Segundo ela, o medo de errar ou não conseguir administrar as publicações era um dos principais obstáculos antes de participar das aulas. “Agora estou muito mais confiante.”
Para a coordenação, os resultados superaram as expectativas iniciais. “O projeto estava apenas no papel e nós esperávamos bons resultados. Mas ouvir os depoimentos e perceber que estamos impactando vidas de forma tão significativa supera qualquer expectativa”, afirma o coordenador José Augusto.
Ele destaca que a tecnologia é apenas uma ferramenta dentro de um processo muito maior. “A metodologia é tecnológica, mas o que acontece dentro da sala vai muito além disso. Existe troca, convivência, amizade e acolhimento. Isso é o mais gratificante.”
Para a assistente de coordenação Lígia, a experiência também tem provocado reflexões sobre o envelhecimento. “Muitas vezes a sociedade associa o envelhecimento à perda de autonomia. Aqui percebemos justamente o contrário. As pessoas continuam capazes e cheias de potencial; precisam apenas das ferramentas adequadas para acompanhar as transformações do mundo”, ressalta.
O impacto do projeto também é percebido por quem acompanha de perto a evolução dos participantes. Para a professora Giovanna Pericine, cada encontro reforça a importância da iniciativa.
“Eu sou tão grata em participar desse projeto; é tão importante essa inclusão. Fico emocionada com cada depoimento que recebemos. É nesse momento que percebemos que nossa ação faz diferença na vida das pessoas e o quanto sou realizada por isso. Parabéns a toda equipe e obrigada por me dar o privilégio de participar de algo tão significativo”, afirma.
Mais do que ensinar o uso de celulares e aplicativos, o Conectando Gerações tem contribuído para que seus participantes se sintam mais independentes, seguros e conectados. Para os alunos, o aprendizado vai muito além das telas: representa a oportunidade de ampliar horizontes, fortalecer laços e descobrir que nunca é tarde para aprender algo novo.
Em uma sociedade cada vez mais conectada, iniciativas como essa reforçam que inclusão também significa garantir que a população idosa tenha acesso às ferramentas necessárias para participar plenamente da vida social, acessar serviços, manter vínculos e acompanhar as transformações do mundo contemporâneo.
A continuidade desse trabalho é possível graças ao apoio de empresas que reconhecem a importância do investimento social e acreditam no potencial transformador de projetos desenvolvidos dentro das comunidades.
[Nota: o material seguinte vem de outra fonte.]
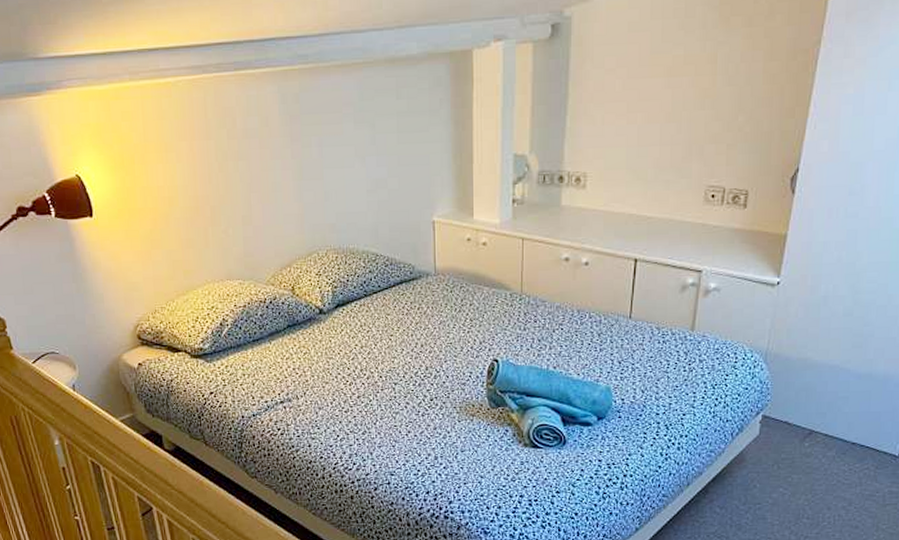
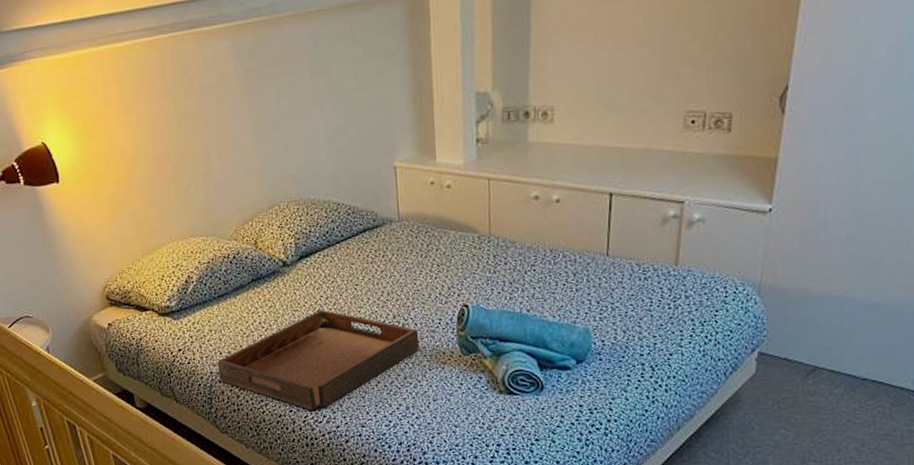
serving tray: none [249,359,450,458] -> present [217,310,420,411]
A segunda edição do Conectando Gerações conta com o patrocínio de Resolv, Sicoob Cocred Livre, Vivant, RE/MAX Ribeirão Preto, Grupo Di Tullio, Honda Lago-San, CCM, ViaBrasil Mobility, Le Bonbon, Bella Città, Planalto Verde, Dimetal, Paula Vancine, Moldura Minuto, Museu da Gula, HI Service, Riber Seguros, Beijo do Sol, Sittas Home, Brasil Salomão, Balões PCP, Master Pool, Bernardini Martins Ferraz, Mattos + Mattos, Brich, Faleiros, Signos Sports, Blitztur, Carla Amorim, Usina Pitangueiras, ZPP Construções, Martinelli Imobiliária, Jardim Olhos D’Água e Calcário PH7.
Na APEC, a inclusão é compreendida de forma ampla e contínua. Se muitos dos projetos desenvolvidos pela associação são voltados para crianças e adolescentes, o Conectando Gerações amplia esse olhar ao reconhecer que o envelhecimento também deve ser acompanhado por oportunidades de aprendizagem, convivência e participação social. Em diferentes fases da vida, o propósito permanece o mesmo: criar caminhos para que mais pessoas tenham acesso a direitos, construam novas experiências e se sintam pertencentes à sociedade. Afinal, conectar gerações é também valorizar trajetórias, promover encontros e construir pontes entre passado, presente e futuro.